● **Extrait du document**

• Responsabilité des logiciels de surveillance

      Mis en cause lors du printemps arabe, deux fabricants européens de logiciels de surveillance font l'objet d'une plainte devant l'OCDE, pour violation des principes de responsabilité des multinationales. En ligne de mire, le logiciel Finfisher, développé par un ancien hacker. En France, l'instruction judiciaire contre Amesys vient simultanément d'être relancée.

      Pour l'ancien hacker Martin J. Muench, il s'agit d'accusations infondées et même, d'une véritable « chasse aux sorcières ». “ Notre logiciel (Finfisher) aide à attrapper des criminels sérieux et à sauver des vies », se défendait-il lors d'une de ses rares interviews, en novembre dernier. A 31 ans, Martin J. Muench est patron et co-actionnaire de la filiale allemande de Gamma International, une grosse PME anglaise spécialisée dans les logiciels de surveillance. Mise en cause depuis 2012 pour avoir approvisionné les services de sécurité de Bahrein, cette entreprise est, avec l'allemande Trovicor, sous le coup d'une plainte inédite devant les Points de contact nationaux de l'OCDE en Angleterre et en Allemagne (sur ces instances de conciliation, voir notre article sur les principes de l'OCDE à l'intention des multinationales) « Il y a matière à investiguer si les produits de surveillance fournis par Gamma International et Trovicor ont été utilisés dans les nombreuses atteintes aux droits de l'homme à Bahrein », argumente Privacy International, une des cinq ONG à avoir déposé la plainte formelle, aux côtés d'associations de défense des droits de l'homme de Bahrein et de RSF Allemagne.
    D'après elles, les deux sociétés ont violé les principes directeurs de l'OCDE, qui représentent un des principaux cadres légaux (non contraignants) sur la responsabilité des multinationales, avec celui de l'ONU. Leur dépôt intervient deux ans après le début du « printemps arabe » à Bahrein et alors que le régime en place s'oppose toujours aux défenseurs des droits humains, d'après le Bahrein Center for Human Rights.

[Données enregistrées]
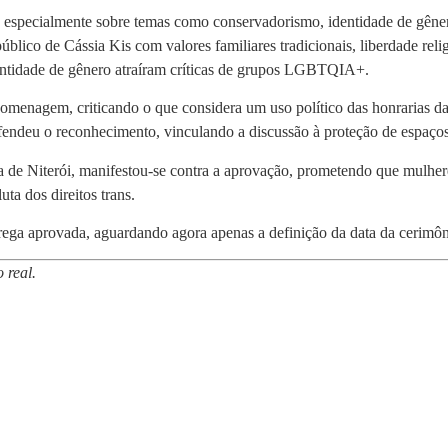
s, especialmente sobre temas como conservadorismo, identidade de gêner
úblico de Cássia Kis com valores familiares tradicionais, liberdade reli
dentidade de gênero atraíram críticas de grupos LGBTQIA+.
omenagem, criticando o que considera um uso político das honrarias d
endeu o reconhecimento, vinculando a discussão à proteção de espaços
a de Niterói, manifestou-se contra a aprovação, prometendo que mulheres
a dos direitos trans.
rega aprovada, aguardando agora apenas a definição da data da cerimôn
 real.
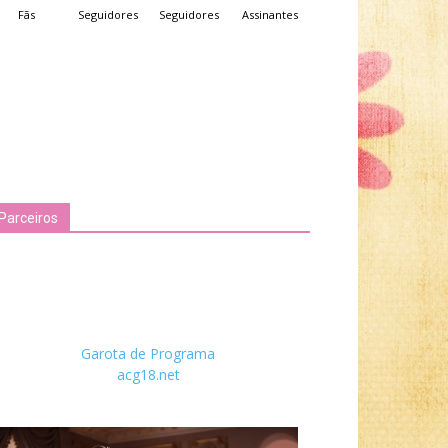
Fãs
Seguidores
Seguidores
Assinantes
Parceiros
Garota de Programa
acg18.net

● **Parties de l'exercice**
**a.** Répondez à ces questions sur l'article consacré aux logiciels de surveillance :
(i) Quel âge a Martin J. Muench ?
(ii) Dans quels pays la plainte a-t-elle été portée devant les Points de contact nationaux de l'OCDE ?
(iii) Combien d'ONG ont déposé la plainte formelle ?
**b.** Poursuivez l'article sur les logiciels de surveillance après sa dernière phrase.

● **Réponses fournies**
**a.**
(i) 31 ans.
(ii) En Angleterre et en Allemagne.
(iii) Cinq.

**b.**
    Finfisher, un logiciel de surveillance créé par un hacker

    Selon les cinq ONG, « il existe des preuves que les informations recueillies (avec les produits des deux entreprises) en espionnant des communications téléphoniques et sur Internet ont été utilisées pour détenir et torturer des activistes et opposants politiques » à Bahrein. La plupart des logiciels de surveillance, dont le marché est estimé à 5 milliards de dollars par an, sont vendus sous le sceau du secret, mais dans le cas de Bahrein, cette confidentialité a volé en éclat quand des opposants au régime ont pu faire expertiser des messages malveillants reçus sur leurs comptes email. D'après un laboratoire de recherche canadien rattaché à l'Université de Toronto, le Citizen Lab, ils étaient bien infectés par FinSpy, un composant de la suite Finfisher qui permet de prendre le contrôle d'un ordinateur ou d'un smartphone.

    Points de contact OCDE : une procédure de conciliation

    Si la plainte est acceptée par l'un des deux points de contact nationaux (PCN) de l'OCDE, une procédure de conciliation débutera entre les ONG et les entreprises, avec pour objectif d'arriver à un accord à l'amiable. Pour Eric King de Privacy International, cet accord doit passer par des mesures précises : « Gamma peut tout à fait désactiver Finfisher au niveau du serveur central de son client à Bahrein, ce qui rendrait la surveillance au niveau des chevaux de Troie déjà installés inopérante». Une telle désactivation serait d'ailleurs prévue dans le business model de Gamma, qui repose sur une grille de licences utilisateur dont le prix varie en fonction du nombre de personnes espionnables et du nombre de « surveillants ».

    Interrogé par Bloomberg, Martin J. Muench a jugé prématuré de commenter la procédure, tout en se disant prêt à coopérer. De son côté Trovicor insiste sur le fait que la liste de ses clients est confidentielle, refusant ainsi par avance l'autre demande des ONG, de dévoiler les pays équipés. Et Trovicor d'ajouter qu'il respecte scrupuleusement la loi (il n'y a pas d'embargo sur Bahrein). Ce à quoi les ONG rétorquent que la responsabilité d'entreprise va au-delà de l'obligation légale et passe par le respect des principes de l'OCDE.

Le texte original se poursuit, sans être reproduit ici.